How Coffey Compares to Other Baltimore Real Estate Agents
Baltimore's real estate agent landscape includes general-practice agents at major franchises like Coldwell Banker and RE/MAX, boutique residential firms focused on specific neighborhoods (Canton, Federal Hill, Hampden), and a smaller set of agents who specialize in investment properties. Most general agents will list or sell an owner-occupied property but will not strategize around it. Coffey's explicit focus on this category means she can advise on whether a property makes sense as an investment before you fall in love with it, and she speaks the language of lenders who finance these deals. This is most valuable if you are new to owner-occupied investing or considering your first multi-unit purchase; if you are already an experienced investor with a portfolio, you may already know your numbers and just need transaction execution, in which case any competent agent will do. If you are buying a primary residence that happens to be a duplex but have no intention of renting it out, a neighborhood specialist will likely better understand comps and market timing in your target area.
Who Coffey Suits and Who She Does Not
Coffey makes sense for first-time owner-occupied investors, people buying their second property as a rental income vehicle, or anyone for whom the investment math on a multi-unit property is unfamiliar. She is less critical if you are an experienced investor, if you are buying a single-family home (where general agents are perfectly adequate), or if you need a broker who will push aggressively for a sale over a sound deal (Coffey's focus on investment viability suggests she will tell you a property does not pencil, which is not what every buyer wants to hear). She is also not appropriate if you specifically need a buyer's agent for a primary residence in a hot neighborhood where multiple offers are standard; in those situations, a high-volume agent in that area will have stronger relationships with listing agents and faster response times.
What the First Conversation Involves
A typical first contact with Coffey would start with you describing what you are looking for: price range, number of units, geographic area within Baltimore, and whether this is your first investment property.

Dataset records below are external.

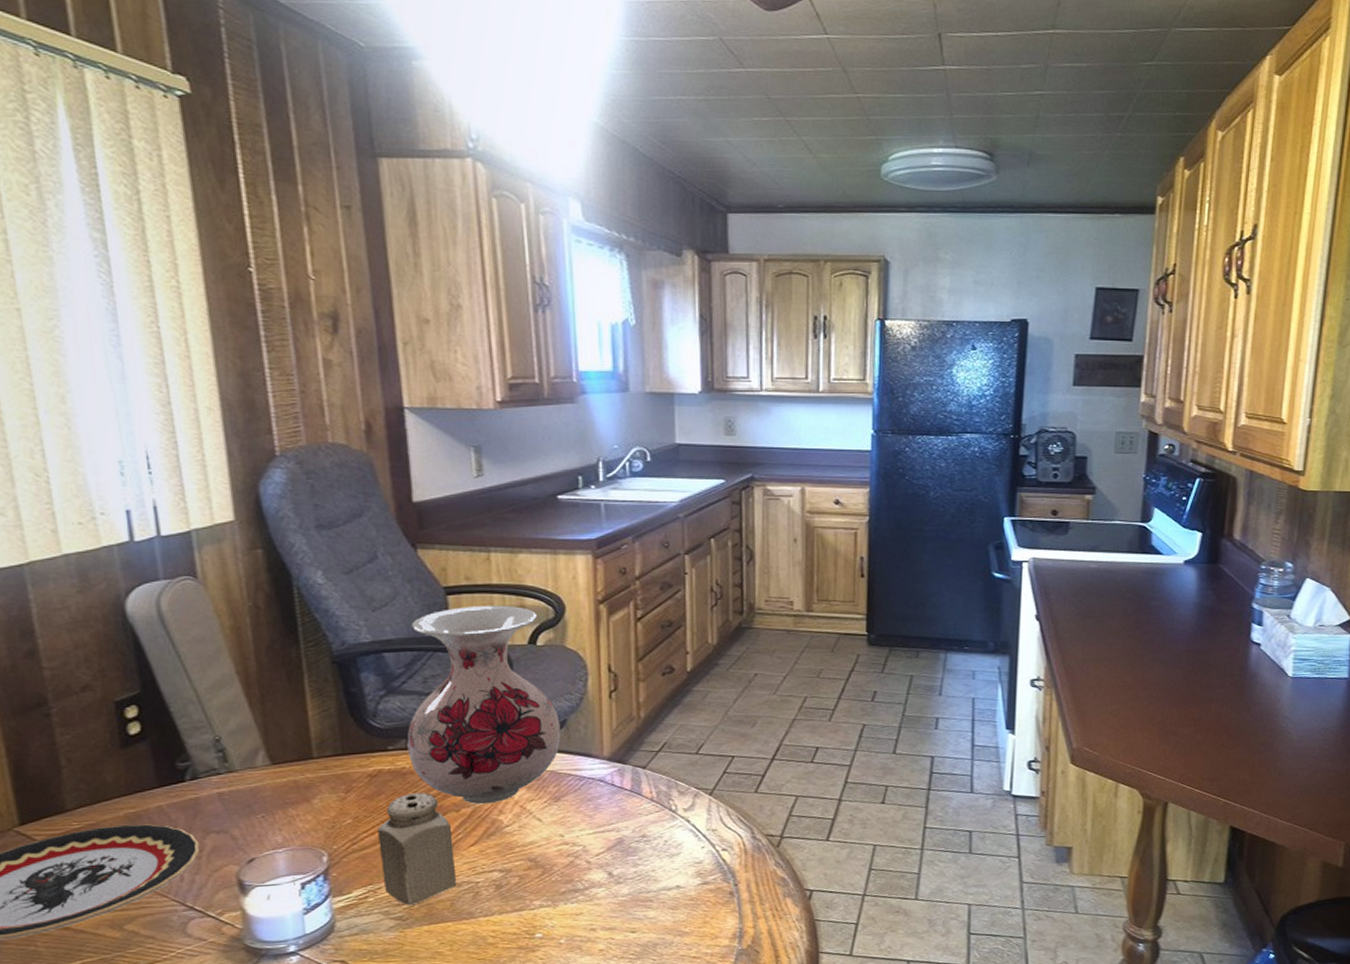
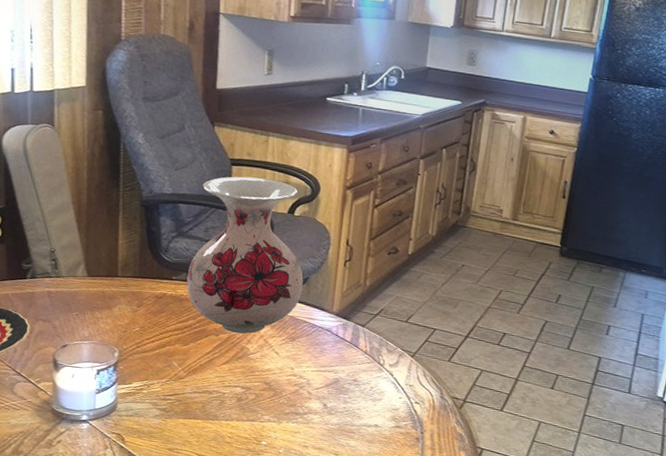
salt shaker: present [378,793,456,905] -> none [156,315,211,401]

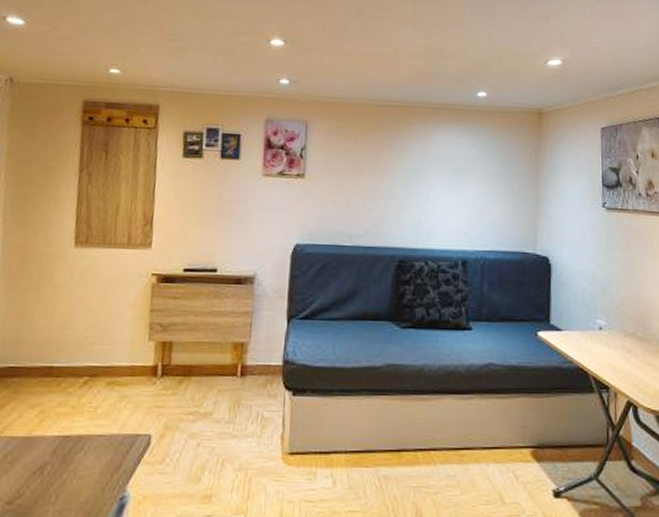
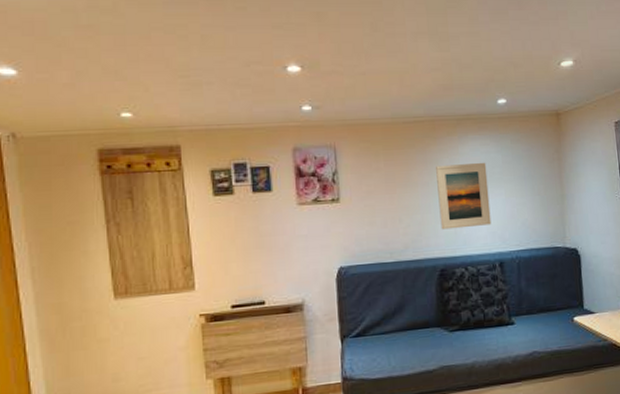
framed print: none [404,152,459,220] -> present [436,162,492,230]

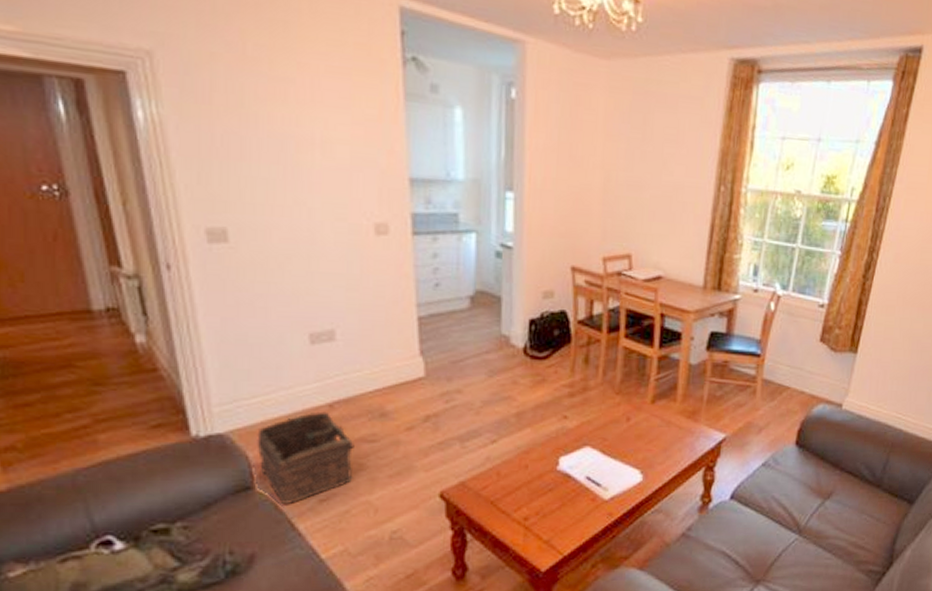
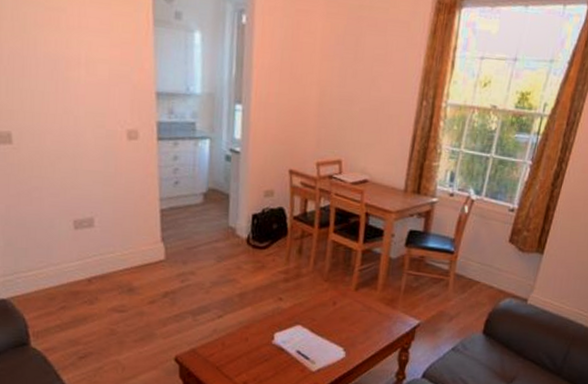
basket: present [256,411,354,505] -> none [31,284,107,360]

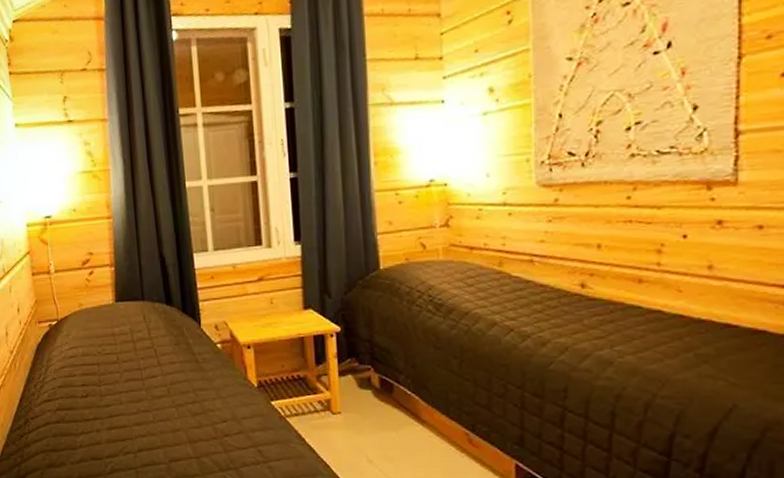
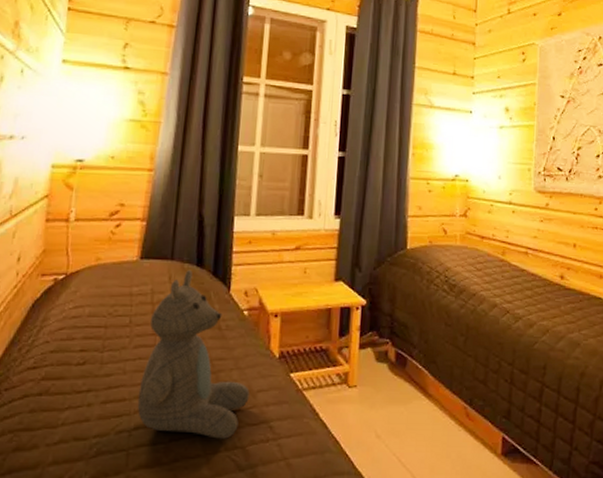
teddy bear: none [134,308,235,461] -> present [137,269,249,439]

She will ask about your financing situation (pre-approval, down payment percentage, cash reserves) because owner-occupied lenders care about this deeply. She may walk you through a simple pro forma calculation on properties you are considering, showing you what lenders will actually count as income and what cash flow looks like after mortgage, taxes, insurance, and maintenance reserves. From there, she will either send you MLS listings that fit the profile or let you know that the market does not have inventory that meets your criteria at your budget.
Hours, Location, and Logistics
Keller Williams Legacy operates from a downtown Baltimore office, and Coffey works by appointment; call or text to schedule a showing or consultation. Like most real estate agents, she is available evenings and weekends to accommodate working buyers. There is no storefront walk-in model; all initial contact is digital or by phone.
Coffey's edge in Baltimore's real estate market is not in transaction volume but in refusing to sell owner-occupied investors properties that do not work on paper.